**Exercise tasks**
A - According to the Appeals Court memorandum, what sentences did the trial judge impose?
B - Continue the Appeals Court memorandum from the point where it ends.

**Document segment**
━━━━━━━━━━
NOTICE: Summary decisions issued by the Appeals Court pursuant to M.A.C. Rule 23.0, as appearing in 97 Mass. App. Ct. 1017 (2020) (formerly known as rule 1:28, as amended by 73 Mass. App. Ct. 1001 [2009]), are primarily directed to the parties and, therefore, may not fully address the facts of the case or the panel's decisional rationale. Moreover, such decisions are not circulated to the entire court and, therefore, represent only the views of the panel that decided the case. A summary decision pursuant to rule 23.0 or rule 1:28 issued after February 25, 2008, may be cited for its persuasive value but, because of the limitations noted above, not as binding precedent. See Chace v. Curran, 71 Mass. App. Ct. 258, 260 n.4 (2008).
COMMONWEALTH OF MASSACHUSETTS
APPEALS COURT
23-P-621
COMMONWEALTH
vs.
ANDREW BROWN.
MEMORANDUM AND ORDER PURSUANT TO RULE 23.0
A two-count complaint issued from the Roxbury Division of
the Boston Municipal Court charging the defendant, Andrew Brown,
with (1) violation of an abuse prevention order (G. L. c. 209A,
§ 7), and (2) stalking in violation of an abuse prevention order
(G. L. c. 265, § 43 [b]). On the first count, a jury returned a
guilty verdict, and on the second count returned a guilty
verdict of the lesser included offense of violation of an abuse
prevention order. The trial judge imposed concurrent suspended
sentences of fifteen months in the house of correction. Three
months later, leaving the conviction of the first count
undisturbed, the judge vacated the conviction of the second
count after concluding that the absence of a specific unanimity instruction created a substantial risk of a miscarriage of
justice. The judge also stated that the Commonwealth could
retry the defendant on that count.
The defendant filed a direct appeal from his convictions
and filed a petition for interlocutory review of the judge's
postjudgment decision, raising a double jeopardy claim, with a
single justice of the Supreme Judicial Court pursuant to G. L.
c. 211, § 3. Allowing the defendant's petition, the single
justice transferred the case to this court for a determination
of the "defendant's claim that any retrial on count two of the
complaint is barred by principles of double jeopardy." Before
us now is the consolidated direct appeal and interlocutory
appeal. For the reasons set forth herein, we affirm the
defendant's conviction of the first count of the complaint and
conclude that the defendant cannot be retried on the second
count. We therefore reverse the judgment on count two of the
complaint, set aside the verdict, and enter judgment for the
defendant on that count.
Instruction on lesser included offense. Without any
objection by the defense, the trial judge provided a lesser
included offense instruction on the second count that charged
aggravated stalking. Consistent with the jury instruction, the
verdict slip gave jurors the option under the second count of
convicting the defendant of aggravated stalking or the lesser
2 included 209A violation. On appeal, the defendant contends that
this instruction should not have been provided. We discern no
error and no "substantial risk of a miscarriage of justice."
━━━━━━━━━━
**Entries provided**
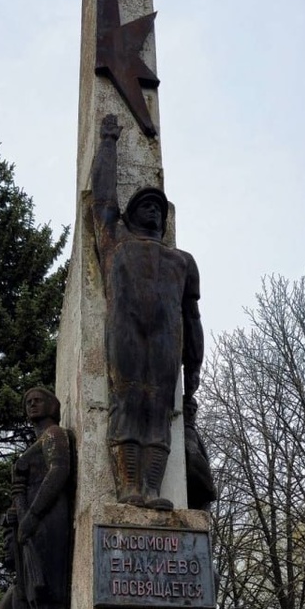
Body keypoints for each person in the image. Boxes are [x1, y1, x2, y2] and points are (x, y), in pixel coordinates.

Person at [91, 114, 204, 509]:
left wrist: (194, 366)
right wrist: (108, 143)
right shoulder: (115, 241)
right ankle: (129, 487)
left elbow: (193, 318)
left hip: (165, 342)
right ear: (131, 214)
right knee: (127, 402)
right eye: (145, 205)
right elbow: (102, 199)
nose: (154, 211)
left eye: (159, 207)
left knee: (159, 410)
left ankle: (152, 489)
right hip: (126, 334)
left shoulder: (182, 261)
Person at [7, 387, 73, 609]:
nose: (31, 403)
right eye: (27, 400)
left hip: (47, 525)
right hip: (32, 527)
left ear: (53, 405)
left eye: (38, 399)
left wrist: (31, 515)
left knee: (47, 604)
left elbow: (59, 472)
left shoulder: (54, 435)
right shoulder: (38, 442)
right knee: (35, 607)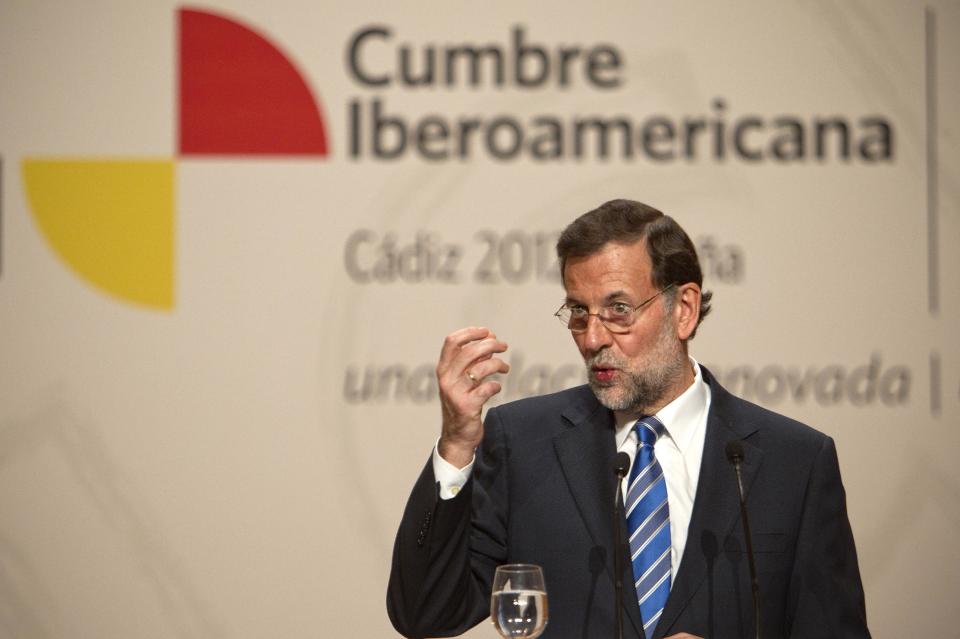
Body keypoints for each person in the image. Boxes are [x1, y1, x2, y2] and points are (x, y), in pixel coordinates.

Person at [387, 199, 870, 639]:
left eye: (618, 309)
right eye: (578, 311)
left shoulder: (794, 462)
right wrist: (456, 443)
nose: (593, 336)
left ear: (683, 310)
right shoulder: (522, 441)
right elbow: (426, 612)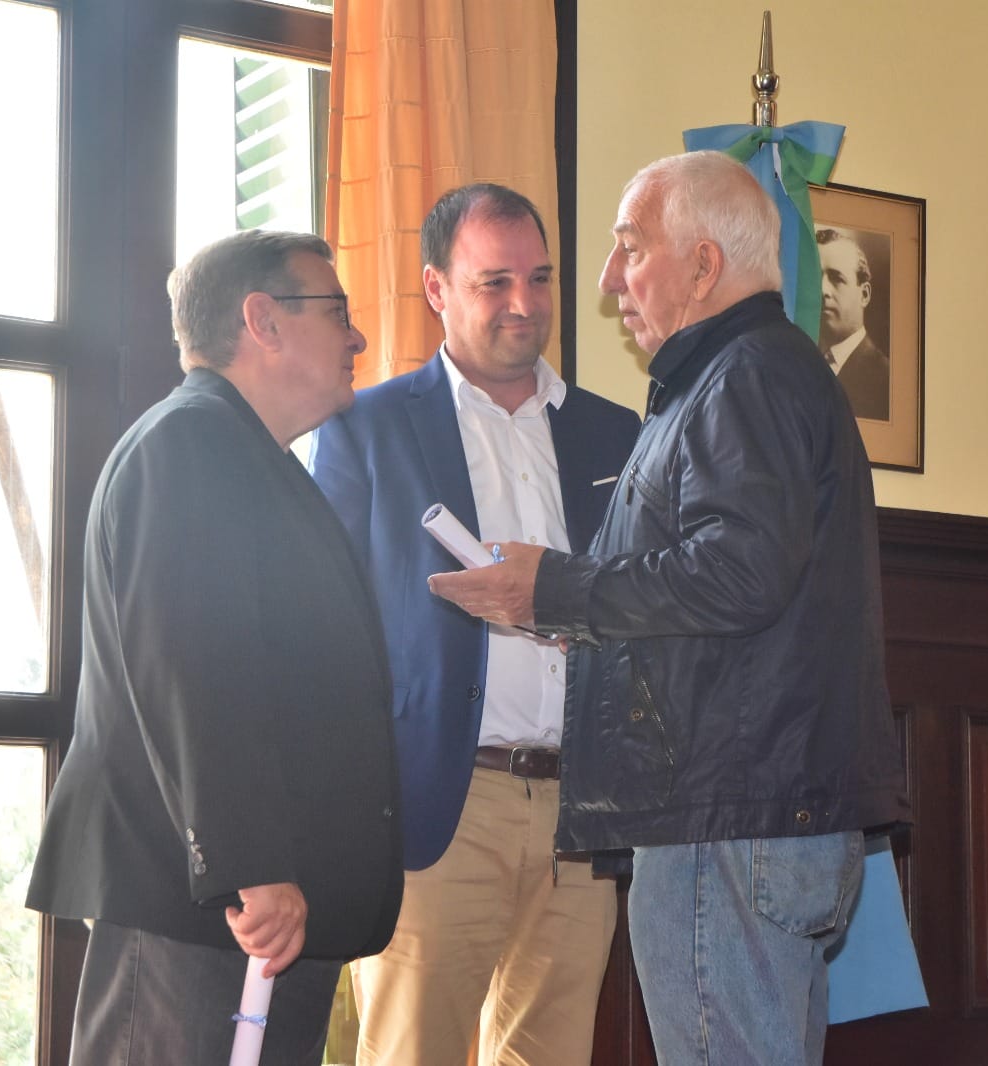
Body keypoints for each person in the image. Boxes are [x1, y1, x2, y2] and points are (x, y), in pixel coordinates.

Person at [427, 152, 910, 1066]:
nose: (608, 281)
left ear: (702, 266)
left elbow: (738, 574)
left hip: (727, 819)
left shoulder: (744, 378)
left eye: (630, 248)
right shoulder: (754, 372)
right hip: (755, 811)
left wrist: (551, 588)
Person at [25, 230, 403, 1066]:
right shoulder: (189, 445)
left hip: (253, 917)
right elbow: (191, 670)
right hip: (206, 911)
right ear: (262, 320)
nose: (356, 337)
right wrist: (252, 864)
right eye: (336, 311)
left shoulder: (253, 460)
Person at [311, 183, 640, 1066]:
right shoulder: (368, 428)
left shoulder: (616, 435)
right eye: (495, 282)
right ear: (437, 288)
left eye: (540, 278)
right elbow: (326, 631)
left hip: (583, 813)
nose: (524, 303)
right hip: (437, 809)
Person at [816, 226, 890, 420]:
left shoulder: (886, 381)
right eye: (815, 277)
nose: (823, 290)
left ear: (864, 295)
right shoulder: (798, 365)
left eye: (836, 278)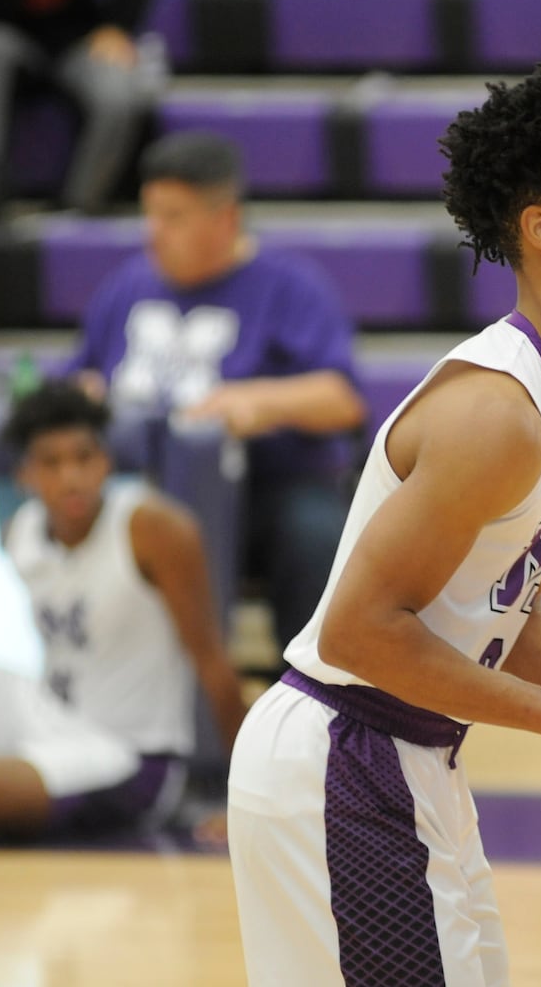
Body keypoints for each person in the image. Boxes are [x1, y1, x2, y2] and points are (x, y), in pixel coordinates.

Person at [226, 63, 541, 985]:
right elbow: (360, 627)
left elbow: (504, 602)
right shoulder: (495, 415)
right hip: (345, 749)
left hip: (413, 760)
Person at [67, 131, 367, 653]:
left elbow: (341, 397)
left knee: (317, 535)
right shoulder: (126, 286)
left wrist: (254, 402)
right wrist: (82, 394)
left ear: (225, 218)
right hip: (140, 490)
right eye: (150, 214)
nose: (153, 232)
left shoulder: (289, 285)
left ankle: (311, 700)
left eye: (173, 217)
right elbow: (80, 376)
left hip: (263, 491)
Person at [0, 380, 246, 837]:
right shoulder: (18, 532)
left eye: (83, 458)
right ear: (25, 475)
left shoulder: (155, 528)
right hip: (50, 721)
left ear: (105, 462)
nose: (71, 476)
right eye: (52, 462)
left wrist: (248, 802)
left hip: (130, 754)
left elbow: (214, 664)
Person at [0, 0, 156, 218]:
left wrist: (117, 26)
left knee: (118, 96)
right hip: (13, 38)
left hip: (84, 40)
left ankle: (80, 204)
━━━━━━━━━━
**Task-by-task answers**
A - Concurrent suspended sentences of fifteen months in the house of correction.

B -
Commonwealth v. Freeman, 352 Mass. 556, 564 (1967). See
Commonwealth v. Alphas, 430 Mass. 8, 13 (1999) (where defendant
did not object at trial appellate review limited to whether
there was any error, and if so, whether that error created
substantial risk of a miscarriage of justice).
Violation of a 209A order is a lesser included offense of
aggravated stalking. Edge v. Commonwealth, 451 Mass. 74, 77
(2008). "[W]hen the evidence permits a finding of a lesser
included offense, a judge must, upon request, instruct the jury
on the possibility of conviction of the lesser crime" (citation
omitted). Commonwealth v. Roberts, 407 Mass. 731, 737 (1990).
"This requirement applies to requests made by the Commonwealth."
Commonwealth v. Taylor, 486 Mass. 469, 485 (2020). The evidence
showed that the 209A order issued on July 20, 2021, and required
the defendant to refrain from abusing the victim, avoid
contacting the victim, and stay at least one hundred yards away
from the victim. While that order was in effect, on five
separate days the defendant engaged in at least five discrete
acts that the jury could consider as violations of the 209A
order, and a combination of these acts could constitute
aggravated stalking. Jurors could rationally acquit the
3 defendant of stalking and still convict him of violating the
209A order. Thus, the judge did not err in providing an
instruction on a lesser included offense.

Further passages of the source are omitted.